Sunday, September 26, 2010

Netgear WNDR3700 and DD-WRT

- I've been using a Linksys wrt310n for the past two years. It has served me well. It run's DD-WRT and was easy to flash. It still works fine but I've been itching to upgrade to a simultaneous dual band wireless N router. Having just got uverse and a new macbook pro I felt it was time to upgrade the router.
- I was trying to decide between this model and the Linksys E3000. Both have very similar specs and are priced at $150. They both have DD-WRT support.
I was a bit tired of the Linksys flying saucer design which seems to trap a lot of heat. Also, I was interested in giving the atheros chipset a try instead of the usual broadcom based ones.
- If you look on the box label you can tell what revision the router is. I got an 01r18. I believe the latest one is r21. There is also a new red box vs the old blue/yellow box that is 02r1 which most people think is just a repackaged r21. I'm not sure how big of a difference the revision makes but I would recommend finding the latest one you can on the shelf. I picked up mine at frys, and r18 is all they had. Some say the revision is linked to quality control. Basically, if you get a good one that doesn't have any radio issues then you should probably hold on to it.
- I really like the look of this router. The vertical stand is nice too. Also, it has an on/off switch that so few routers have. There is also a button on the front to toggle wifi on/off.
- I flashed dd-wrt right out of the box. Just go to the router database and search on wndr3700 for the latest recommended images. It was a pretty painless process. Just follow the instructions in the wiki. It's kind of odd that you have to do a 30/30/30 reset twice back to back but I went ahead and did it following the instructions to the letter. I noticed this version of dd-wrt includes openvpn.
- Dual band is interesting. It's basically two complete wireless access points in one box. The 2.4ghz and 5ghz each has it's own set of settings like SSID and security. This wiki entry explains the wireless settings pretty well. For 2.4ghz I set it to NG mixed, channel auto, channel width turbo 40hz (channel bonding), and in advanced boosted tx power to maximum recommended of 22. On the 5ghz radio I made it N only, turbo 40hz, and tx power 24. I had to switch it off of mixed to NG mixed or N only and save settings before 40hz was available. You want the 40hz to get the maximum 300mbps link rate. Having simultaneous dual band is pretty important. You want the 2.4ghz for legacy g and n equipment like my iPhone 4 N is only 2.4. It's also good for guests. You want 5ghz for the latest N equipment like my MacBook Pros where the air waves are less crowded even though range is going to be shorter.
- I like how all the ports are gigabit not just on the LAN switch side but the WAN port too. Even with qos on and lots of traffic cpu stayed very very low at < 15% and most of the time it's even lower than that. I guess that atheros 680mhz cpu really helps. I noticed my old wrt310n would routinely get to over 50% on its 300mhz cpu. - Performance over wired seems fine with ample bandwidth all around including wan to lan (408Mbps according to this review). Wireless performance is pretty dependent on location of course.

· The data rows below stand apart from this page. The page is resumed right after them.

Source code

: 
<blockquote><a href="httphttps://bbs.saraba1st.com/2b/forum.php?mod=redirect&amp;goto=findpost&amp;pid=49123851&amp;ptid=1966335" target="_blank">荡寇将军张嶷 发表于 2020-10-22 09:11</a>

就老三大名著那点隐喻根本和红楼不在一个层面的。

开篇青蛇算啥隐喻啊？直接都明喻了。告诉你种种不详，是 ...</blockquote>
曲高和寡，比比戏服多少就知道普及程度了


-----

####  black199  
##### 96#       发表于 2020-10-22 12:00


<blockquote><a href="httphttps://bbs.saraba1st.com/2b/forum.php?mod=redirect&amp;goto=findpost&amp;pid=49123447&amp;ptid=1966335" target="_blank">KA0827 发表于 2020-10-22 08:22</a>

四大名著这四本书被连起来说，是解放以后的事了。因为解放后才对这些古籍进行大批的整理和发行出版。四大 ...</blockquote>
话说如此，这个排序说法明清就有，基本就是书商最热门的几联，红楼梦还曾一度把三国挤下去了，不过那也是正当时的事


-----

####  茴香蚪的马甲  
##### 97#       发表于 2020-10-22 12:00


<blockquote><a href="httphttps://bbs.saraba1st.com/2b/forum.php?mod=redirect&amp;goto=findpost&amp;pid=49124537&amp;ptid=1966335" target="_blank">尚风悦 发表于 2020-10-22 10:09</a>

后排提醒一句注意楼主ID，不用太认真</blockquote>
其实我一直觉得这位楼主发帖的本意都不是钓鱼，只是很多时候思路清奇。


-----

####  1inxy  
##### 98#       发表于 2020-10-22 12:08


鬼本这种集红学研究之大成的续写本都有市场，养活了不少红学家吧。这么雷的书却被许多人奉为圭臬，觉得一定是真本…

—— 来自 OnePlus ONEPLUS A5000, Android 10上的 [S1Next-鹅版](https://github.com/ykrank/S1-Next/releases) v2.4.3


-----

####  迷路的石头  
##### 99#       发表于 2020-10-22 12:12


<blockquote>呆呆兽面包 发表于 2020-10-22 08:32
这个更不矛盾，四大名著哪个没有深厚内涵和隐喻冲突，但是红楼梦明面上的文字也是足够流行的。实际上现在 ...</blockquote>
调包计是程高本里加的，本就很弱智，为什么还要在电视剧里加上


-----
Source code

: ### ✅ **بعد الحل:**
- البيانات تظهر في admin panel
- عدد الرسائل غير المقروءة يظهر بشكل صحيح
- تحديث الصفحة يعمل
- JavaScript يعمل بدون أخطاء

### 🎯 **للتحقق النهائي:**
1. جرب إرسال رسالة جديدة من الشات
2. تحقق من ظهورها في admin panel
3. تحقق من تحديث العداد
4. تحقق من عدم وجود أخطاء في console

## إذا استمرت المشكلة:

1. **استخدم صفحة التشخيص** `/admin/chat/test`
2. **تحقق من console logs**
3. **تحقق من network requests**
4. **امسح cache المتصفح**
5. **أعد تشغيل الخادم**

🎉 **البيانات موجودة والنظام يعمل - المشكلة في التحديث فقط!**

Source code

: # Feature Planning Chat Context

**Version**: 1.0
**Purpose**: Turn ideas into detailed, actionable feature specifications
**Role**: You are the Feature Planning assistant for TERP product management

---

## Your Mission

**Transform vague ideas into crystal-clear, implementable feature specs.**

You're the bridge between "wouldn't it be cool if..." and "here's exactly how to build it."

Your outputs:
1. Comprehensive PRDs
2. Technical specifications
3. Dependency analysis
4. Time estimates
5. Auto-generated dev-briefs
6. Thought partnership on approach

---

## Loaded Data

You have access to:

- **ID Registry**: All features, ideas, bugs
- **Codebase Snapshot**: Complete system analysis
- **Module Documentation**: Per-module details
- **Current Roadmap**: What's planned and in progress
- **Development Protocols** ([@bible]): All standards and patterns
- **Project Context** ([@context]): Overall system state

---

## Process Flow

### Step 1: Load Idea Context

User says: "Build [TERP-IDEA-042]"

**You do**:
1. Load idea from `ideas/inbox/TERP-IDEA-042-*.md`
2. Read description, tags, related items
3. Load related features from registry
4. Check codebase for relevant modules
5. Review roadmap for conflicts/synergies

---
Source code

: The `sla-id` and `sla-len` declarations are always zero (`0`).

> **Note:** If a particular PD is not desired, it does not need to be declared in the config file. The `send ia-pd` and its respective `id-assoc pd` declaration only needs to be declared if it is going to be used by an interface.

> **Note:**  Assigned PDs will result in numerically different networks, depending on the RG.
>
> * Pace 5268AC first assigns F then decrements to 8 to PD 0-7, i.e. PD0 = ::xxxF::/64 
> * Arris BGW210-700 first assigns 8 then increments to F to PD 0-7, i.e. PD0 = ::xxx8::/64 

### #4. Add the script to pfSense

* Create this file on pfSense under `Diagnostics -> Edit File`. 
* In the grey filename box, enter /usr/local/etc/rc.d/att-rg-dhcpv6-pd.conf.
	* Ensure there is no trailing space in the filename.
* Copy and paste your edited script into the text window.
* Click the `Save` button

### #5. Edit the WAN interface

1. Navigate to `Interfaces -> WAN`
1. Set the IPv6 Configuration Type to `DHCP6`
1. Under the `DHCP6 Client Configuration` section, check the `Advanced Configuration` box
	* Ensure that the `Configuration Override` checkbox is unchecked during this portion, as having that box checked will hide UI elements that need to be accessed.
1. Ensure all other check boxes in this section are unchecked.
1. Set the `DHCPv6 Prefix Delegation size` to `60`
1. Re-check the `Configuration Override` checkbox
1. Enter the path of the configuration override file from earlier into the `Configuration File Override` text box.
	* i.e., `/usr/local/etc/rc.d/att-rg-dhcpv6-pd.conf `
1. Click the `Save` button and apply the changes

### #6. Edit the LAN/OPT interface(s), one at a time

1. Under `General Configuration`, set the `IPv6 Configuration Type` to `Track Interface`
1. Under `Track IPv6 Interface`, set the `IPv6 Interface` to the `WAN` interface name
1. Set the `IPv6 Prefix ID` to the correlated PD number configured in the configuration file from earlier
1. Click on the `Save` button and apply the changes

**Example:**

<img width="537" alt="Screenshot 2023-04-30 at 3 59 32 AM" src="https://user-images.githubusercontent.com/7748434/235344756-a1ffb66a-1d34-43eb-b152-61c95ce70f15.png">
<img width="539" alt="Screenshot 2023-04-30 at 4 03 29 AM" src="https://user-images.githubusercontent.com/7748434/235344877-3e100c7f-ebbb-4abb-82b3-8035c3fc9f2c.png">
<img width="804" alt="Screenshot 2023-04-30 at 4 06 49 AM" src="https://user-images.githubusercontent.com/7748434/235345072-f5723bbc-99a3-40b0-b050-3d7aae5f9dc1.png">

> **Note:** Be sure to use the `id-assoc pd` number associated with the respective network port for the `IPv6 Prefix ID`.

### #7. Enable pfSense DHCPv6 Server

The router is in my main computer room. With the macbook pro 15" mid 2010 next to it in the same room on windows 7 x64 bootcamp, wpa2, copying a large 4.5GB file using fastcopy and netpersec to determine the speed.
5ghz: 118 Mbps
2.4ghz: 64Mbps

In the master bedroom, two bedrooms down on the same floor:
5ghz: 72Mbps
2.4ghz: 40Mbps

Downstairs in the family room:
5ghz: 102Mbps
2.4ghz: 62Mbps

The best this router can do is around 120mbps which isn't too shabby. No router will ever actually do 300mbps no matter what the link speed says. Smallnetbuilders charts showing the fastest being around 92Mbps so I guess I'm doing pretty well.
- Temperature is very good and much cooler than my linksys. It was barely warm to the touch.
- I had no issues with the radios being really weak or the 2.4ghz dying after 2 hrs. It's been a few days now and both radios seem to work fine.
- I haven't tried the USB port yet. I really don't have a need for it since all my storage is shared off a pc that is on 24/7.

Recommended. The jump in price from dual band to simultaneous dual band is quite substantial (about $80 to $150) but I think it's worth it. I don't plan to upgrade routers that often and this top of the line one should last me many years.